Dies fällt umso leichter, als das Feindbild Islam seit dem Golfkrieg von
Medien und Politik systematisch aufgebaut worden ist. Geostrategische Interessen
werden verschwiegen.
Wie immer wird gleich zu Anfang versucht, die regionalen Medien auszuschalten,
um auch im Feindesland die Informationshegemonie zu erlangen. Das afghanische
Radio wird in der ersten Angriffswelle bombardiert, ebenso die lokale BBC in Kabul.
Zum ersten Mal in der neueren Kriegsgeschichte gibt es jedoch eine neue Situation
durch die Existenz des arabischen Nachrichtensenders Al Dschazira, der nicht die
westliche Definition von „Wahrheit“ übernimmt sondern eine tatsächlich
unabhängige Berichterstattung versucht.
Als Mitte Oktober die US-Regierung merkt, dass sie den Informationskrieg
zu verlieren droht, wird die PR-Agentur Rendon Group beauftragt. Einerseits wird
mit der PR-Agentur erforscht, mit welchen Meldungen, Bildern, etc. die Meinung
der eigenen Bevölkerung (auch der Verbündeten) manipuliert werden kann
– ist es ein Zufall, das bald darauf ein Bin-Laden-Video gefunden wurde?
Anderseits dienen sie dazu, die Medienunternehmen mit Quoten hebenden Informationen
und geschickt aufbereiteten Bildern zu füttern, unter anderem im Pressezentrum
in Pakistan, denn diese Art der Informationskonzentration wird von den Journalisten
auch gerne angenommen.
An diesem Punkt treffen sich die Interessen der Militärstrategen und der
Massenmedien: Der Krieg wird mit seiner schnellen Abfolge von Neuigkeiten einer
sensationsgeleiteten Nachrichtenstruktur gerecht. Er liefert das Material, das
die Quotenfixiertheit der kommerziellen Medienkonzerne bedient. Eine fundierte
Recherche der angebotenen Nachrichten findet nicht statt. Nachrichten werden eben
wie andere Produkte auch gemacht. Erst im Nachhinein werden die unbesehen übernommenen
Informationen genauer beleuchtet und dann folgt in der Regel das Eingeständnis
eigener Versäumnisse.

-------

§ Aufgaben:
a – Schreiben Sie den Textauszug von „Wie immer wird“ bis „unabhängige Berichterstattung versucht.“ wortgetreu ab.
b – Geben Sie für jede Aussage an, ob sie mit dem Textauszug übereinstimmt, und belegen Sie Ihr Ja oder Nein mit den ausschlaggebenden Worten als wörtlichem Zitat: (i) Das afghanische Radio wird in der ersten Angriffswelle bombardiert. (ii) Die PR-Agentur Rendon Group wird Anfang September beauftragt. (iii) Das genannte Pressezentrum befindet sich in Afghanistan.
Die Datensätze stammen aus einer anderen Quelle als der Textauszug.

-------

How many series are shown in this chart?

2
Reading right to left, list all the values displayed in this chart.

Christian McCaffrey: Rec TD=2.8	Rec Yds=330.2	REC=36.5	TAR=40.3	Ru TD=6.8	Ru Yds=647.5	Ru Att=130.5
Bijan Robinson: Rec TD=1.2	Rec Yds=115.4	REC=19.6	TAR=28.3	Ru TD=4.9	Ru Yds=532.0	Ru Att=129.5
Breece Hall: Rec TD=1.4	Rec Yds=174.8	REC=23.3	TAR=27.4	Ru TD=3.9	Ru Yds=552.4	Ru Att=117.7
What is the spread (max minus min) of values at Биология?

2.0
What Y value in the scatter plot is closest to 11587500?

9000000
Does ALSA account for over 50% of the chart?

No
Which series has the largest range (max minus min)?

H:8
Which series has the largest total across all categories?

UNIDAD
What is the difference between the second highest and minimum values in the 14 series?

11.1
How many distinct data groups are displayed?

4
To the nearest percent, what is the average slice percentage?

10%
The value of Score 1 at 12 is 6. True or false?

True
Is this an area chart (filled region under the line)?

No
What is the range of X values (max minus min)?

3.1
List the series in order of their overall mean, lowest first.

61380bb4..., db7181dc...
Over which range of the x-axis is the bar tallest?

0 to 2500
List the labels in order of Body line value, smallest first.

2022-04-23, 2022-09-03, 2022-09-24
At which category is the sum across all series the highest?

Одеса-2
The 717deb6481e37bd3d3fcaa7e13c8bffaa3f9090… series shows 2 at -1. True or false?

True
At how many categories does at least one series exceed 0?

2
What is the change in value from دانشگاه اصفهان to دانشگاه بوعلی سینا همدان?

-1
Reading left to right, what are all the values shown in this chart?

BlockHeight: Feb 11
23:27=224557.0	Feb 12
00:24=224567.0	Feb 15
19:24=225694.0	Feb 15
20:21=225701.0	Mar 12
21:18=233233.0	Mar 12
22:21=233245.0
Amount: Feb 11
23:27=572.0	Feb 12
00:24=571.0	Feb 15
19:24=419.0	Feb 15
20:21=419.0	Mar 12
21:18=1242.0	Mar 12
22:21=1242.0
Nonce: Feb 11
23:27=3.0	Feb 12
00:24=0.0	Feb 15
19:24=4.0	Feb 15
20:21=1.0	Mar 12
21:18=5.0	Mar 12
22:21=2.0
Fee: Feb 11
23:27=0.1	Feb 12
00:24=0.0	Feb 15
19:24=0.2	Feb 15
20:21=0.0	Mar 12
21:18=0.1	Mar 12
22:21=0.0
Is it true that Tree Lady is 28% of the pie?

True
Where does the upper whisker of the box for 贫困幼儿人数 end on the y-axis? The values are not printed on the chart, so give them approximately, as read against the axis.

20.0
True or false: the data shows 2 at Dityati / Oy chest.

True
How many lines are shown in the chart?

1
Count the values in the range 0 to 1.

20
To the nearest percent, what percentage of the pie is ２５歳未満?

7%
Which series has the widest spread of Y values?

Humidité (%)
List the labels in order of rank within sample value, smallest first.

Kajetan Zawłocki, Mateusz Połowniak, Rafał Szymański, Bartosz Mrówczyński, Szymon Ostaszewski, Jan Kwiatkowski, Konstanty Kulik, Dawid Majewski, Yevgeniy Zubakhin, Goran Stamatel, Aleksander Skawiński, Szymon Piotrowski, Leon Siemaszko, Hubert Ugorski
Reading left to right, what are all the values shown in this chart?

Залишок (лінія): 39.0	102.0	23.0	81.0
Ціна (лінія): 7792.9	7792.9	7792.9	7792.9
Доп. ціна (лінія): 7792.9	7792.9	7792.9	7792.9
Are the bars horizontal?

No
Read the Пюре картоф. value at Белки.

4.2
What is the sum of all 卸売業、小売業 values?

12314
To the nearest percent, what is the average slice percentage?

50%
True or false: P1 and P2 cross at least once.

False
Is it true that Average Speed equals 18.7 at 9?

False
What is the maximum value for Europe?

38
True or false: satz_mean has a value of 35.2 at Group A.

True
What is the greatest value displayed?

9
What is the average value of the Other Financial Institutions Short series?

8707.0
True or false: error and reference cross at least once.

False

-------

§ Lösungen:
a –
Wie immer wird gleich zu Anfang versucht, die regionalen Medien auszuschalten,
um auch im Feindesland die Informationshegemonie zu erlangen. Das afghanische
Radio wird in der ersten Angriffswelle bombardiert, ebenso die lokale BBC in Kabul.
Zum ersten Mal in der neueren Kriegsgeschichte gibt es jedoch eine neue Situation
durch die Existenz des arabischen Nachrichtensenders Al Dschazira, der nicht die
westliche Definition von „Wahrheit“ übernimmt sondern eine tatsächlich
unabhängige Berichterstattung versucht.

b –
(i) Ja: „Das afghanische Radio wird in der ersten Angriffswelle bombardiert“
(ii) Nein: „Als Mitte Oktober die US-Regierung merkt, dass sie den Informationskrieg zu verlieren droht, wird die PR-Agentur Rendon Group beauftragt.“
(iii) Nein: „im Pressezentrum in Pakistan“